Imports and Exports | 16 January 2019

Targets for renewable energy production may be missed if new steel tariffs are applied, it has been claimed.


Putting stricter limits on steel imports into Europe could damage the wind power industry and hamper the EU's efforts to increase renewable energy production.

This is according to the lobby group WindEurope ahead of a vote this week on a proposal from the European Commission to restrict steel imports from third countries to the EU until July 2021.

Steel industry association Eurofer claims that member states and the metal industry support the proposed limitations, but WindEurope's Giles Dickson insists that any tariffs on steel imports will increase the price of wind energy.

He said this could leave offshore wind developers struggling to find enough building materials for turbines and meet demand for wind farms, something he compared to "chasing seats in musical chairs".

Steel currently makes up more than half of the material used in the production of wind turbines, and sometimes up to 90 per cent, depending on the manufacturer.

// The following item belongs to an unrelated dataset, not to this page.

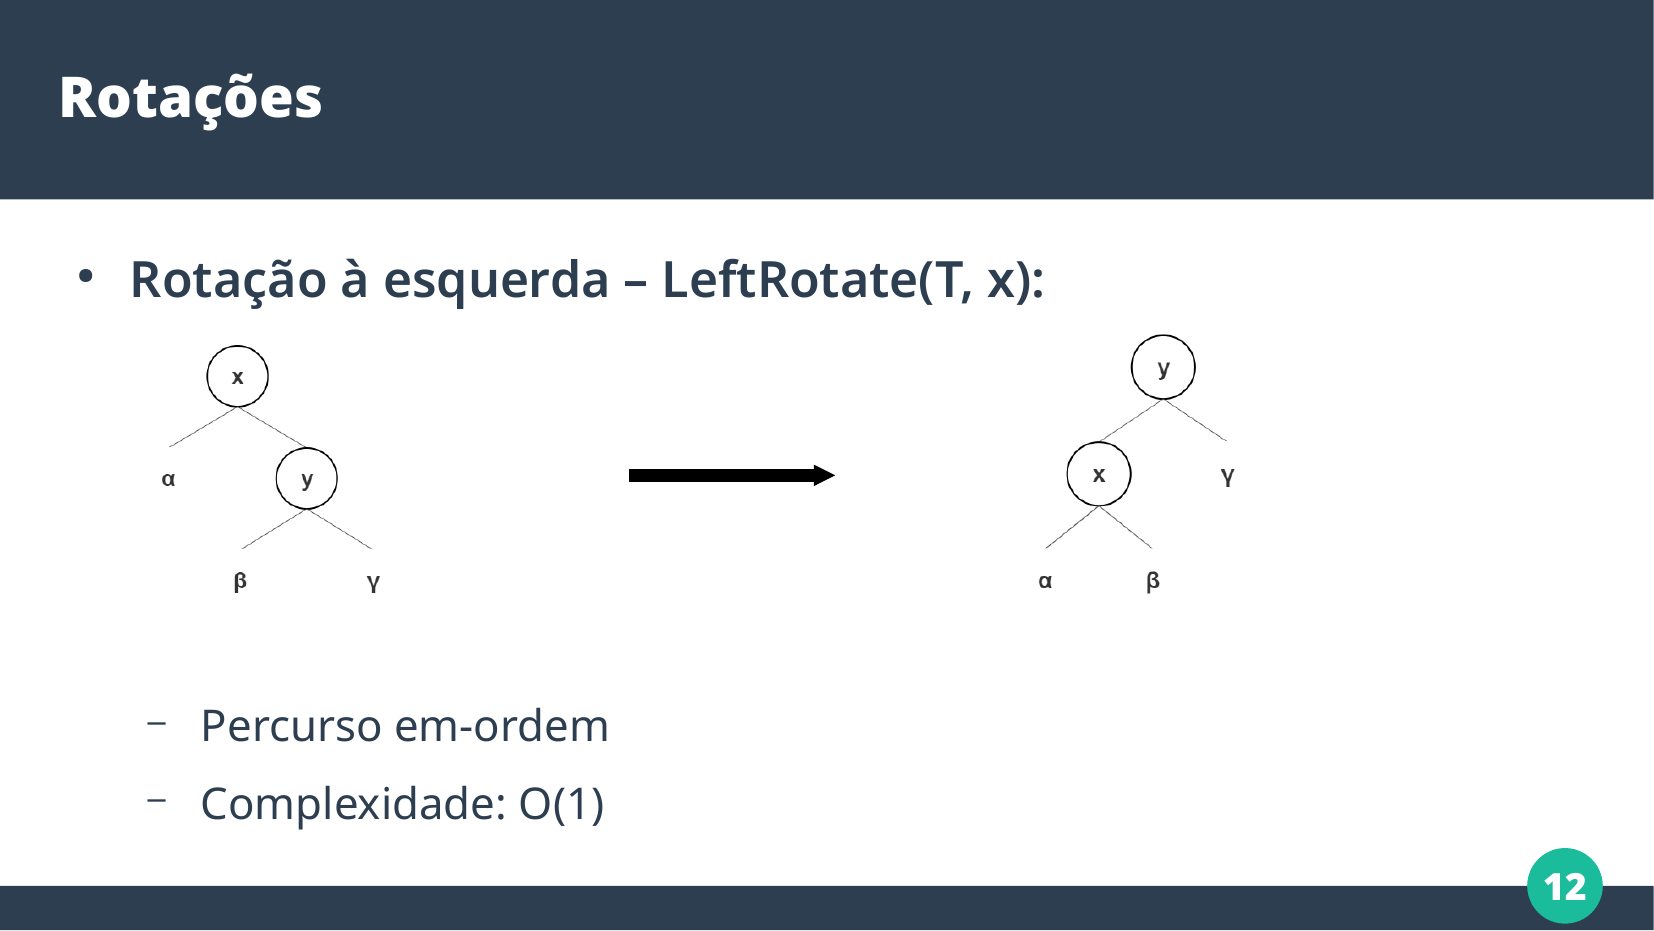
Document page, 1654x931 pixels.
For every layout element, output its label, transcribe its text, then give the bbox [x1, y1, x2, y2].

Tariffs may add 18 per cent to the price of workings such as gears and foundations, offsetting progress made by the wind industry and putting European turbine manufacturers at a disadvantage compared to their Chinese counterparts, Mr Dickson said.

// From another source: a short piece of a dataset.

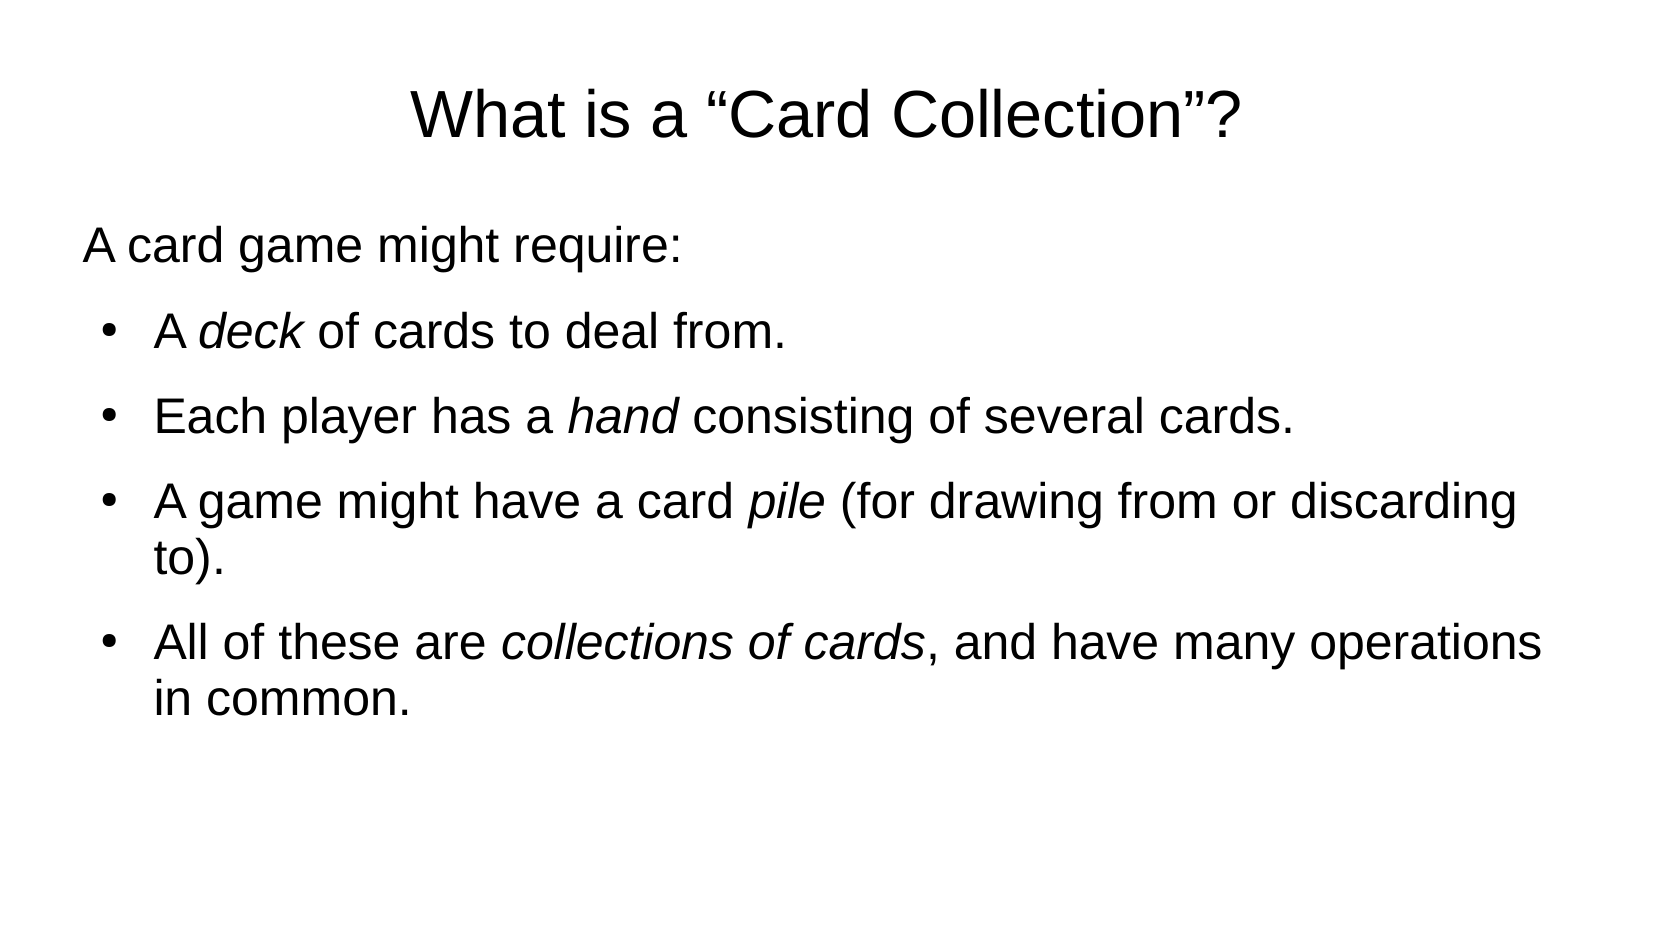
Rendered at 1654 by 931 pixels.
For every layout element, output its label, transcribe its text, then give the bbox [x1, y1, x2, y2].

list A card game might require: A deck of cards to deal from. Each player has a hand consisting of several cards. A game might have a card pile (for drawing from or discarding to). All of these are collections of cards, and have many operations in common. [82, 217, 1571, 758]
title What is a “Card Collection”? [82, 37, 1571, 193]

The European Commission has attempted to protect the steel industry in Europe from the global trade wars by applying a 25 per cent tariff on steel imports last July, which takes effect once a quota for predefined import volumes has been exceeded.

However, it now wants to relax the rules so that limits on import volumes for each steel category would go up by five per cent a year until 2021.

Although Mr Dickson welcomed the move to increase steel import volumes based on a mixed system of global and country-specific tariff-rate quotas, he insisted the five per cent rise is too low.

"We call on European countries and the Commission to agree a higher annual rate of increase in non-tariff volumes than the proposed five per cent when they vote," he added.

Last year, the EU agreed to a new, binding target to source 32 per cent of its energy from renewable sources by 2030. The current share of renewables in the wider EU mix stands at just over 17 per cent.